Now let's put it all together in a personal assistant app.  Your personal assistant will listen to you, and respond when you make any of the following four types of requests:

* If you say anything containing "What time," it will tell you the time
* If you say anythin containing the word "joke," it will tell you a joke
* If you say anything containing the word "calendar," it will open your calendar
* If you say something else, it will say "I'm sorry, I didn't understand you!"

Copy the following into `week14.py`:

In [22]:
def personal_assistant(lang, filename):
    if lang=="en":
        keywords = ["what time", "joke", "calendar", "I'm sorry, I didn't understand you"]
    elif lang=="ja":
        keywords = ["何時","冗談","カレンダー","すみません、よくわかりませんでした"]
    elif lang=="zh":
        keywords = ["几奌","玩笑","日历","对不起，我没听懂你的话"]
    else:
        speech_package.synthesize("I don't know that language!","en",filename)
        return

    inp = speech_package.recognize_microphone(lang)
    if keywords[0] in inp:
        what_time_is_it(lang, filename)
    elif keywords[1] in inp:
        tell_me_a_joke(lang, filename)
    elif keywords[2] in inp:
        show_me_my_calendar(lang, filename)
    else:
        speech_package.synthesize(keywords[3], lang, filename)

Now let's try running the personal assistant:

In [28]:
importlib.reload(week14)

week14.personal_assistant("ja", "test.mp3")

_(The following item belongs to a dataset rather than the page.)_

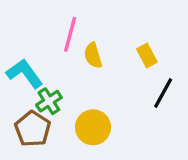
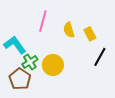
yellow semicircle: (93, 55) -> (69, 30), moved
yellow circle: (93, 127) -> (53, 65), moved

x, fs = librosa.load("test.mp3")
IPython.display.Audio(data=x, rate=fs)

Python is listening...
result2:
{   'alternative': [   {'confidence': 0.95782542, 'transcript': 'すみません 今何時ですか'},
                       {'transcript': '見ません 今何時ですか'},
                       {'transcript': 'みません 今何時ですか'}],
    'final': True}




<a id='homework'></a>

## Homework for Week 14

Once you have all of the sections above working, try submitting the file `week14.py` to Gradescope.  If everything in the sections above was successful, then your file should also work in Gradescope.